What the task asks> Write out exactly the lines of the entries below from the one holding "text_box [0, 16, 1385, 162]" to the one holding "Document page, 1500x844 pixels.", inclusive, and leave out all other lines.
### Raw data
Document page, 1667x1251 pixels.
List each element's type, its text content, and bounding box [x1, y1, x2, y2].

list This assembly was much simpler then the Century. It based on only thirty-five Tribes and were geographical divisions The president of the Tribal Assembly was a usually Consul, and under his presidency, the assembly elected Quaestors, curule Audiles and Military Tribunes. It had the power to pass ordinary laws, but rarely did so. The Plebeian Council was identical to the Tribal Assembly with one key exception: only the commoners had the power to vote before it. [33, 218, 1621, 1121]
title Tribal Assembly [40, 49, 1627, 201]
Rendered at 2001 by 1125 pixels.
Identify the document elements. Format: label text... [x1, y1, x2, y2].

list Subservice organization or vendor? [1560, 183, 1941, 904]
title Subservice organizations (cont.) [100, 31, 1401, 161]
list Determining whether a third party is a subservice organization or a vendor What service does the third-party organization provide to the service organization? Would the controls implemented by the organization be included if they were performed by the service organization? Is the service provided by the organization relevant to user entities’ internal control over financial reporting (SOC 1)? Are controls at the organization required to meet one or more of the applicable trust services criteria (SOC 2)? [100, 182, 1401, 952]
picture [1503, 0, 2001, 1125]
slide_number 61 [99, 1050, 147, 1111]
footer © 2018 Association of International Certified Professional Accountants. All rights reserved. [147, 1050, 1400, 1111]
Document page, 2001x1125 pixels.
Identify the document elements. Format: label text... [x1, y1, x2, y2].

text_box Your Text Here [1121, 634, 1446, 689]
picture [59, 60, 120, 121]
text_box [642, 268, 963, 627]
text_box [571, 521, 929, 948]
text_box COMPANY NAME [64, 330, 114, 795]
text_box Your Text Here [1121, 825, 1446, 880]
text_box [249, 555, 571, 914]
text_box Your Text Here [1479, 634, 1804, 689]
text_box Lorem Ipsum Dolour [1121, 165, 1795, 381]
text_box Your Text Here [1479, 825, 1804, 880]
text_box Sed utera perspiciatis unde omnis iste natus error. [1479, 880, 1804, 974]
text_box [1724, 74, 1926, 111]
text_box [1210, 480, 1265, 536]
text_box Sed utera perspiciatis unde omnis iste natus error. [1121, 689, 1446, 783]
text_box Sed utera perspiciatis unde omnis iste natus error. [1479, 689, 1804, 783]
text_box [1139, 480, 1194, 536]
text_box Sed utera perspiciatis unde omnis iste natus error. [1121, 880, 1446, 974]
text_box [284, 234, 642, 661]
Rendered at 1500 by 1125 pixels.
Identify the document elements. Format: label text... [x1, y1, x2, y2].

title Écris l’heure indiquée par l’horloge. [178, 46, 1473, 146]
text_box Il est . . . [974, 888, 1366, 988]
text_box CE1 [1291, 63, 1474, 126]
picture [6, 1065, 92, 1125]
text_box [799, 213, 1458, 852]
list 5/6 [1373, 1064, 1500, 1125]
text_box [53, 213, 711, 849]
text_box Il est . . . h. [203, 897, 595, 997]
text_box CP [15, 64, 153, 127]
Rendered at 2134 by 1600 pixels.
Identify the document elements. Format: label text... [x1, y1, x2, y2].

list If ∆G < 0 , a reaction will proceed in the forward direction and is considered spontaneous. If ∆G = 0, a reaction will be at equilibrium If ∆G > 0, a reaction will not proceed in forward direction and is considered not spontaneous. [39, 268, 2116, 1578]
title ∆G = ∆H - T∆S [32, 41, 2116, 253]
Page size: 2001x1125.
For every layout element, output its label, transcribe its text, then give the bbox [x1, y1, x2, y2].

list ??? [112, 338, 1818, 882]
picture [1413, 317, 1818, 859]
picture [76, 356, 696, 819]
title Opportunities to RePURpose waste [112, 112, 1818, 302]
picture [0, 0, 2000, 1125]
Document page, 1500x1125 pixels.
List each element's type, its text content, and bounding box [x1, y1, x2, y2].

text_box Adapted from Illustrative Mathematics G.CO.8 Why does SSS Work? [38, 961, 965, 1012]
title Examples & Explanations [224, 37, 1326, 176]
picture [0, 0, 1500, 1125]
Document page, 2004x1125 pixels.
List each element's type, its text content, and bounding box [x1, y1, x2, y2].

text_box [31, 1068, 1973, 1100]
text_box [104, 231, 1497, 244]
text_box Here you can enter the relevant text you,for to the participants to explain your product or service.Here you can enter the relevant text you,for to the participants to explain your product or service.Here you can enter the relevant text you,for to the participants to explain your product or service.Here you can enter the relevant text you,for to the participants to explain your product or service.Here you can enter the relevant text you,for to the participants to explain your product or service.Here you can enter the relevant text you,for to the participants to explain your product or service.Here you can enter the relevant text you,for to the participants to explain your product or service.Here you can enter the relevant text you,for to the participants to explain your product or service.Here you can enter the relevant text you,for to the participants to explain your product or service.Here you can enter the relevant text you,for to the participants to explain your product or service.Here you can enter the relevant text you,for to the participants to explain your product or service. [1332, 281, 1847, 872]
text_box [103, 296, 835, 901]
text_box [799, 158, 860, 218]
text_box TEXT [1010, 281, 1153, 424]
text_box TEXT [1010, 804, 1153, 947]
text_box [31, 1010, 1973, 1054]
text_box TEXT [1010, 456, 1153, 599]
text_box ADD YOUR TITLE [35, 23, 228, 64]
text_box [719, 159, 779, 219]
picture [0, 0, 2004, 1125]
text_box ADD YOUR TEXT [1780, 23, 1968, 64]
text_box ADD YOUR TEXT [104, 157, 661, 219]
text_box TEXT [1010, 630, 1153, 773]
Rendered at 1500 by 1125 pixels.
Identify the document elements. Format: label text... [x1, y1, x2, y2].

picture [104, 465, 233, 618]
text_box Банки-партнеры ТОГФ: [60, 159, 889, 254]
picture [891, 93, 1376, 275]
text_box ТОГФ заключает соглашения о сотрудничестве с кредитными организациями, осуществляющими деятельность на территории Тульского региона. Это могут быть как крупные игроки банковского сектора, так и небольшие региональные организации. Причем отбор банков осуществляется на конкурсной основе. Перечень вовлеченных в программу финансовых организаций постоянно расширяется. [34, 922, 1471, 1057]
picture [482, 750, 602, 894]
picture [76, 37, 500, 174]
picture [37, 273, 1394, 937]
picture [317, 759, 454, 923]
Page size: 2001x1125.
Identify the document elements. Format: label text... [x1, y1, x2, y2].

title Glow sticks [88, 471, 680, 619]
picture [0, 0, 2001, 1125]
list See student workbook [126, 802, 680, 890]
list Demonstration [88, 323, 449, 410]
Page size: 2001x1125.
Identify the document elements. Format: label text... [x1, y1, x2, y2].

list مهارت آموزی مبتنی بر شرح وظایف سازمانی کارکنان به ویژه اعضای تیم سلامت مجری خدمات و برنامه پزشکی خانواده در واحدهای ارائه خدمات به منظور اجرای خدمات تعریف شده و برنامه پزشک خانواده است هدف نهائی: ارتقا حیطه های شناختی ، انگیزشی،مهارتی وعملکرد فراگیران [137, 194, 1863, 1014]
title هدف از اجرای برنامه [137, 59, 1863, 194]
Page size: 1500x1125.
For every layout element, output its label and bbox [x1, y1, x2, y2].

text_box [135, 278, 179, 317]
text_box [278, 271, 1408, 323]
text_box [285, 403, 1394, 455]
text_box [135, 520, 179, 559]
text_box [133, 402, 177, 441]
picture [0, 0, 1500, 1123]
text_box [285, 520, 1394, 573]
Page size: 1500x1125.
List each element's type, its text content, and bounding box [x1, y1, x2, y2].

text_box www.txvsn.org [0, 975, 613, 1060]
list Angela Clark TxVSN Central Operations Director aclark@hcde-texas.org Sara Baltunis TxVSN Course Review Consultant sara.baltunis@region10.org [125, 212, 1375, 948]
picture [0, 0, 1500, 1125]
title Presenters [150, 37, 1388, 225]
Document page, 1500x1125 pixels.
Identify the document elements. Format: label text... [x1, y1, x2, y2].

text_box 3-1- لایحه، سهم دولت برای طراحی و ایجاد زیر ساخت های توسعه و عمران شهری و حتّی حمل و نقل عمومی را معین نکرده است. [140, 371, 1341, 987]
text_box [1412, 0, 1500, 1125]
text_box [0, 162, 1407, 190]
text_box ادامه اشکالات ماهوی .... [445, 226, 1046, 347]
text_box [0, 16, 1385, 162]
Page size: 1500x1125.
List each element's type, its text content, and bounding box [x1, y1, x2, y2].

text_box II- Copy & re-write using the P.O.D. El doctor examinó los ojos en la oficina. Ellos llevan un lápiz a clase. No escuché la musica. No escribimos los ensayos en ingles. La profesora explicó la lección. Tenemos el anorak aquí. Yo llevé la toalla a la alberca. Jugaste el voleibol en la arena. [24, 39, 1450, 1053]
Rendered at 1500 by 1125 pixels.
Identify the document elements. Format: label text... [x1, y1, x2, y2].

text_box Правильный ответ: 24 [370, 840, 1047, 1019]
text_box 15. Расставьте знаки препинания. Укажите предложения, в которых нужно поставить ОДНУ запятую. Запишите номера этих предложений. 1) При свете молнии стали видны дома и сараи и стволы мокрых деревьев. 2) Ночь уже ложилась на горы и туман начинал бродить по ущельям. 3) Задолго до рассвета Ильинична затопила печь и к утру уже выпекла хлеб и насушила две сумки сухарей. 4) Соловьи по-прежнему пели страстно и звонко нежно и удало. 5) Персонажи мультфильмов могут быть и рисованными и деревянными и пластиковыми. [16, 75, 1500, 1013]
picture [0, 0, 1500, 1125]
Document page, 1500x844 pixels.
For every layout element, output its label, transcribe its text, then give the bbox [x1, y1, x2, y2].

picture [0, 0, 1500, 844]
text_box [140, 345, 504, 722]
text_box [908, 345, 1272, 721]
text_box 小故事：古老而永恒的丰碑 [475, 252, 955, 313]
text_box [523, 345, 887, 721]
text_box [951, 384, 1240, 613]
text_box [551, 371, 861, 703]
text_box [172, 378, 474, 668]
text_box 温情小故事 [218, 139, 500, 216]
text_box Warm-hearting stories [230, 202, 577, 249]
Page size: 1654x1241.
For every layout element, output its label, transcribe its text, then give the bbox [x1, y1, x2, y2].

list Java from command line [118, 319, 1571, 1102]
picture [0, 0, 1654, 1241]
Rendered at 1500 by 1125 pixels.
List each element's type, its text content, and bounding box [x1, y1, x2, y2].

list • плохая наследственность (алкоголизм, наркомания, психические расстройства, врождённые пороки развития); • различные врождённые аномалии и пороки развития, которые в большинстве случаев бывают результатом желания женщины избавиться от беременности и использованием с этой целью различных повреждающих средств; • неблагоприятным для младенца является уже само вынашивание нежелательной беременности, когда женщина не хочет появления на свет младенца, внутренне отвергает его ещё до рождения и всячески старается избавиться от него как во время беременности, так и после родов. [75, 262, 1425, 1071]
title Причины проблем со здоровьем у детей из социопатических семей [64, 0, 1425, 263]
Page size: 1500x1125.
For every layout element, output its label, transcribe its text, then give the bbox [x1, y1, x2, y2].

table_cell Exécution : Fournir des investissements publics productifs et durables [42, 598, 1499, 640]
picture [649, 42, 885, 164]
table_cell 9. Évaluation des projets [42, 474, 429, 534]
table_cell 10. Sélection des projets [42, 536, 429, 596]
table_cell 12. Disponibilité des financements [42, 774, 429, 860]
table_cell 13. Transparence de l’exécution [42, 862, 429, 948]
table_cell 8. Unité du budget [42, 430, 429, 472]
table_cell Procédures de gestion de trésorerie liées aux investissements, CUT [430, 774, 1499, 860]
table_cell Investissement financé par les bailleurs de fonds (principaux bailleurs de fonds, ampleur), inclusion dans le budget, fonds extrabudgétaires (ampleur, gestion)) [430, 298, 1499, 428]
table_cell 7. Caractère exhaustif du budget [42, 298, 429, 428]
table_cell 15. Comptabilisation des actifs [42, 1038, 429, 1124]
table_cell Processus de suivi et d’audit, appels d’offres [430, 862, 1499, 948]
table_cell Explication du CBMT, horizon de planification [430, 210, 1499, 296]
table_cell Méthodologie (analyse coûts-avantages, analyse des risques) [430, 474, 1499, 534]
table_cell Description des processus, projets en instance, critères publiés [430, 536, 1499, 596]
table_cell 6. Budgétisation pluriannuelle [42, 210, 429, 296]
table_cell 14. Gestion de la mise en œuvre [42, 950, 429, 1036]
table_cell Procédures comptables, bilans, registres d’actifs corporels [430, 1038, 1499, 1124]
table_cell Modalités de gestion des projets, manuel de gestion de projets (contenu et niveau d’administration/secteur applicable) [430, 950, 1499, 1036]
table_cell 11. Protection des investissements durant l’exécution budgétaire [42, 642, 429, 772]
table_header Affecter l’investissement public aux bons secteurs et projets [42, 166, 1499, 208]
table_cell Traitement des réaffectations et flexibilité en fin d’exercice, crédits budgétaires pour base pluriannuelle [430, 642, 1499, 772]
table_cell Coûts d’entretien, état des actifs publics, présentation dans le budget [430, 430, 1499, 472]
######
Your response>
text_box [0, 16, 1385, 162]
Page size: 1500x1125.
List each element's type, its text content, and bounding box [x1, y1, x2, y2].

text_box II- Copy & re-write using the P.O.D. El doctor examinó los ojos en la oficina. Ellos llevan un lápiz a clase. No escuché la musica. No escribimos los ensayos en ingles. La profesora explicó la lección. Tenemos el anorak aquí. Yo llevé la toalla a la alberca. Jugaste el voleibol en la arena. [24, 39, 1450, 1053]
Rendered at 1500 by 1125 pixels.
Identify the document elements. Format: label text... [x1, y1, x2, y2].

text_box Правильный ответ: 24 [370, 840, 1047, 1019]
text_box 15. Расставьте знаки препинания. Укажите предложения, в которых нужно поставить ОДНУ запятую. Запишите номера этих предложений. 1) При свете молнии стали видны дома и сараи и стволы мокрых деревьев. 2) Ночь уже ложилась на горы и туман начинал бродить по ущельям. 3) Задолго до рассвета Ильинична затопила печь и к утру уже выпекла хлеб и насушила две сумки сухарей. 4) Соловьи по-прежнему пели страстно и звонко нежно и удало. 5) Персонажи мультфильмов могут быть и рисованными и деревянными и пластиковыми. [16, 75, 1500, 1013]
picture [0, 0, 1500, 1125]
Document page, 1500x844 pixels.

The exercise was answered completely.